▶ **ASSIGNMENT**: Return, exactly and in full, the lines of the records below starting at the one with "with Python Pipeline)" and ending at the one with "5. Suggestion chips", and no other lines.

MATERIAL FOR THE TASK START

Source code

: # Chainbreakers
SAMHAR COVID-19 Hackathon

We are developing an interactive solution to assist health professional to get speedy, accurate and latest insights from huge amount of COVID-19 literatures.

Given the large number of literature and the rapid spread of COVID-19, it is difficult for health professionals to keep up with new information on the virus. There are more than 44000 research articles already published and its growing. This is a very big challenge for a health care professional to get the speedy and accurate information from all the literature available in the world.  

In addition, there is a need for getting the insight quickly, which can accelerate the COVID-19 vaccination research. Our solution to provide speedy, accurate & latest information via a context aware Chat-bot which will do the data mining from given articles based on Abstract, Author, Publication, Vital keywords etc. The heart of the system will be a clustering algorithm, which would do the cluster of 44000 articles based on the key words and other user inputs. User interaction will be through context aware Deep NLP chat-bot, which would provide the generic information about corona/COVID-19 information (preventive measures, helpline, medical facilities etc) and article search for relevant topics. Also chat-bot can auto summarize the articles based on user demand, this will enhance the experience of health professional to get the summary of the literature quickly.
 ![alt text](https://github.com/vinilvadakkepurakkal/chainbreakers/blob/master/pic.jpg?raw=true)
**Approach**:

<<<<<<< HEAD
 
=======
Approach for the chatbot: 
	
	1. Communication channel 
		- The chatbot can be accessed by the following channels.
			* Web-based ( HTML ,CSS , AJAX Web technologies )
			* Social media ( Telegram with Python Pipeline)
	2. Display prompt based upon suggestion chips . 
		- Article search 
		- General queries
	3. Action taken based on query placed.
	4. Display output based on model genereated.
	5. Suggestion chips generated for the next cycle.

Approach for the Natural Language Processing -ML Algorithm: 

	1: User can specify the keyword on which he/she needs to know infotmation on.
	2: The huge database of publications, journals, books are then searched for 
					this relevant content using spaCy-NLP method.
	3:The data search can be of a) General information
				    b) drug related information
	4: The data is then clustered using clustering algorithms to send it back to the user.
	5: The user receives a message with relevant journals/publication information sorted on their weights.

MATERIAL FOR THE TASK END
MATERIAL FOR THE TASK START

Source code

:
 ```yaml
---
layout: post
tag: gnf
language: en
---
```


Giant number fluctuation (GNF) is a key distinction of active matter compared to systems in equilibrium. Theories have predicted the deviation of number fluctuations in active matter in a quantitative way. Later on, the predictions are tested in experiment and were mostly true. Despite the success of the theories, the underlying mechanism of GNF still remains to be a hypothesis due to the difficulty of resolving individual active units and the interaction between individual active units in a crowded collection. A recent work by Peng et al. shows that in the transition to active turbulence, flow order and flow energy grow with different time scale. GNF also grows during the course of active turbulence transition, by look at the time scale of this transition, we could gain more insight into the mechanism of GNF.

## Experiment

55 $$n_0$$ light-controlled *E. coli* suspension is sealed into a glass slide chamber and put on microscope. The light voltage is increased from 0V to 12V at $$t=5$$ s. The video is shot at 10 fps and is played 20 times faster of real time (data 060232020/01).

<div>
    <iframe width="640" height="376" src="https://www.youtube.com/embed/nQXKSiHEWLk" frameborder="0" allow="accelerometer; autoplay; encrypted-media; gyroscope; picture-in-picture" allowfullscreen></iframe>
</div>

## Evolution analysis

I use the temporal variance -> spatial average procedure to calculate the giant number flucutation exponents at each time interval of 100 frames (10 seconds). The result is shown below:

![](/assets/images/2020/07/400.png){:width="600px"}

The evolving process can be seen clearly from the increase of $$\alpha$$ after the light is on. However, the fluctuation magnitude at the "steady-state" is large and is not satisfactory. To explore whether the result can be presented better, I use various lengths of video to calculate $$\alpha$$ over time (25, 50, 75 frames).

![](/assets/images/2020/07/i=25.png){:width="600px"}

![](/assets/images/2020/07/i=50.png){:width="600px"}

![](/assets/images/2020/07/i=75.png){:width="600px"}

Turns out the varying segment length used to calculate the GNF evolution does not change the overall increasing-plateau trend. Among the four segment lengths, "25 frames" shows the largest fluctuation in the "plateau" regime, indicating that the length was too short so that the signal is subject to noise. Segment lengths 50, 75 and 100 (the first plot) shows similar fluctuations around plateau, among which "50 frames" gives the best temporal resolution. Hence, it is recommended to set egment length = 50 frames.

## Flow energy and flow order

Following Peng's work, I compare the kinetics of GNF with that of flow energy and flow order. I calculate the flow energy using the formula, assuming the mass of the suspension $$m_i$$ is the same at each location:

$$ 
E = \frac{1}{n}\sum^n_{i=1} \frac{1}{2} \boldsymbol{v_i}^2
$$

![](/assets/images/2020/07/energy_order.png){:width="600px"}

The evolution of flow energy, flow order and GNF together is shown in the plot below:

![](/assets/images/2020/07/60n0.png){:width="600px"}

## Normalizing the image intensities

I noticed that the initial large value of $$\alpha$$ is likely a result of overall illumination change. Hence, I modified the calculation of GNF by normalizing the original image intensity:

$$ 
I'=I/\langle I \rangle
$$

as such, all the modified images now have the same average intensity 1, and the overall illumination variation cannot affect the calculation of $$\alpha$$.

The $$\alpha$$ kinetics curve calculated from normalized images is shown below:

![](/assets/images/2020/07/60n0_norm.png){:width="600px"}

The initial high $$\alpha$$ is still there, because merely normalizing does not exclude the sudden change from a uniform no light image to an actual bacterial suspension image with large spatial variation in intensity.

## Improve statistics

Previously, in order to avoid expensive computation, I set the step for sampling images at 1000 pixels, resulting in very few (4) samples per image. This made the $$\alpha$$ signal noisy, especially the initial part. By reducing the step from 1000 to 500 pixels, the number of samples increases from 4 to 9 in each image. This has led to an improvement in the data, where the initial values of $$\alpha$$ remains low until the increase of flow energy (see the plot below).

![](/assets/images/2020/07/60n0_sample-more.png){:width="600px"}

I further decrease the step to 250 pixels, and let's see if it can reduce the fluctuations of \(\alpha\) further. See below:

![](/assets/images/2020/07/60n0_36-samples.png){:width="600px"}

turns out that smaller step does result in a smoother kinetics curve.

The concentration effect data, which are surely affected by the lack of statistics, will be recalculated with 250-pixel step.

MATERIAL FOR THE TASK END
MATERIAL FOR THE TASK START

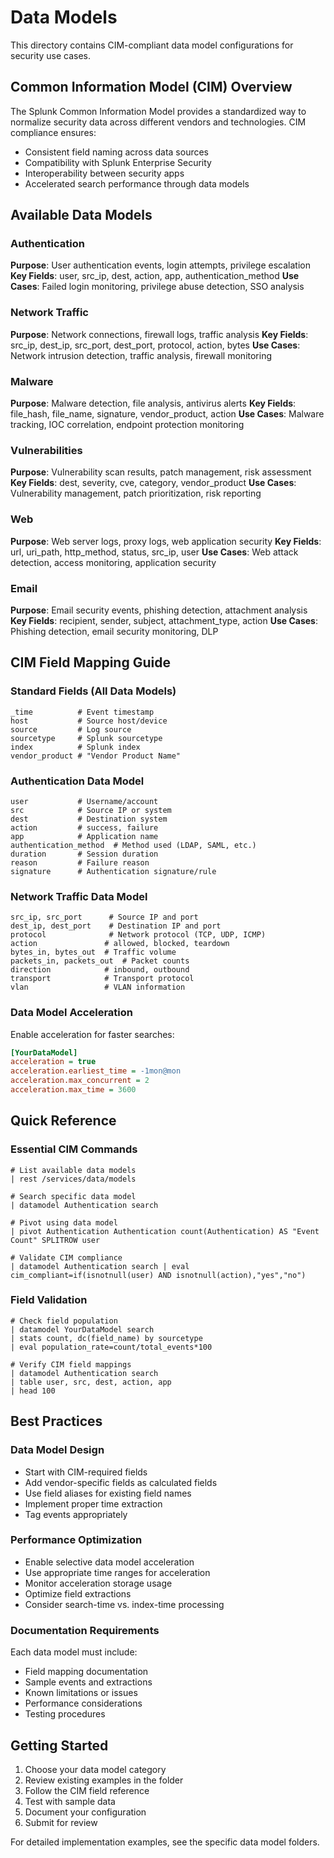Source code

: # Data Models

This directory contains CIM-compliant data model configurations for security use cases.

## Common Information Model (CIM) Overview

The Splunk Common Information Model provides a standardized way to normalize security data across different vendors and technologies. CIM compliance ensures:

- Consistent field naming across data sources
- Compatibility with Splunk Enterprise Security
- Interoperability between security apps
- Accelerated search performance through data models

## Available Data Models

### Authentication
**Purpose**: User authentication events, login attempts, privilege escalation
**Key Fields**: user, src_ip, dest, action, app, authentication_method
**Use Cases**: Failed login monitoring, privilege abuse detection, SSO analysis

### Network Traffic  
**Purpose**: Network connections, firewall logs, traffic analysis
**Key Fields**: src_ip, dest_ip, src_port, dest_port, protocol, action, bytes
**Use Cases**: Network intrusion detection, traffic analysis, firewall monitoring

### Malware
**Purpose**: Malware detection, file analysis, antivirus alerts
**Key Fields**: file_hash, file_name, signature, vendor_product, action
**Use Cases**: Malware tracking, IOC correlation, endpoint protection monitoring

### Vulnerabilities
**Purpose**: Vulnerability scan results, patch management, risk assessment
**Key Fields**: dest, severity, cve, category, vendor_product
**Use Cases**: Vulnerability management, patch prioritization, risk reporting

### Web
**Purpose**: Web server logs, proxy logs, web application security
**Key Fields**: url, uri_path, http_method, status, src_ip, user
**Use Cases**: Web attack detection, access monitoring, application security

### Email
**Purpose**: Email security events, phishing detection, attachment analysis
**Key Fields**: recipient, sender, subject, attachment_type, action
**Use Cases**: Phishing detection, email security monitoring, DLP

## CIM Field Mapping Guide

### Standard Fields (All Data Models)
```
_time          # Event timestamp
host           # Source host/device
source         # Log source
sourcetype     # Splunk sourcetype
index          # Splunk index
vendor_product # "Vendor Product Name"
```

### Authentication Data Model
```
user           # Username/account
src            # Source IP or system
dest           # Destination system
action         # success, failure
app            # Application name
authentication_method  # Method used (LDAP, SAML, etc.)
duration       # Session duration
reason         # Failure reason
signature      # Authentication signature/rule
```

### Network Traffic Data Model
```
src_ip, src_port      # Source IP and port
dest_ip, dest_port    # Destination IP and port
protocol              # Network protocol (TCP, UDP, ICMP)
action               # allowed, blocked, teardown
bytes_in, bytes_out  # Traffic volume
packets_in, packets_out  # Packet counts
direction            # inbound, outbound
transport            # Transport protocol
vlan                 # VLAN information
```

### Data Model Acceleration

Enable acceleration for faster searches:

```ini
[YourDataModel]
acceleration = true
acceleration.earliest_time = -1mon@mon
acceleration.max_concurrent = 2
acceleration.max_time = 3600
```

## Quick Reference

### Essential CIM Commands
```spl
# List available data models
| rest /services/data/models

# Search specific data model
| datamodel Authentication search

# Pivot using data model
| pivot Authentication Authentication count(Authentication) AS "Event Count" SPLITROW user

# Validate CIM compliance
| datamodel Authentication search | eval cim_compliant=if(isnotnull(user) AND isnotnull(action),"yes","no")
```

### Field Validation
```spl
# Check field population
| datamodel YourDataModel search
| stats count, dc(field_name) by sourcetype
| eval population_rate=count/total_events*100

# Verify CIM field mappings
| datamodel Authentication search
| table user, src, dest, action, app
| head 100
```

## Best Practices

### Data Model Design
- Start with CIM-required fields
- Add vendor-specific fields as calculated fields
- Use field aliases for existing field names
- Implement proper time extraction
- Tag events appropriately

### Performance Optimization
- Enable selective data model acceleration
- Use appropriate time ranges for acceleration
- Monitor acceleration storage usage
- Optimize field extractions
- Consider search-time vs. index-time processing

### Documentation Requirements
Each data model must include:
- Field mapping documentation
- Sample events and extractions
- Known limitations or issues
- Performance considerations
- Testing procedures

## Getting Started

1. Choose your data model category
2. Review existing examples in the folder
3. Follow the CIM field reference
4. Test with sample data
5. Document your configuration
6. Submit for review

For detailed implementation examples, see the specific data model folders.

MATERIAL FOR THE TASK END

▶ **OUTPUT OF THE TASK**:
			* Social media ( Telegram with Python Pipeline)
	2. Display prompt based upon suggestion chips . 
		- Article search 
		- General queries
	3. Action taken based on query placed.
	4. Display output based on model genereated.
	5. Suggestion chips generated for the next cycle.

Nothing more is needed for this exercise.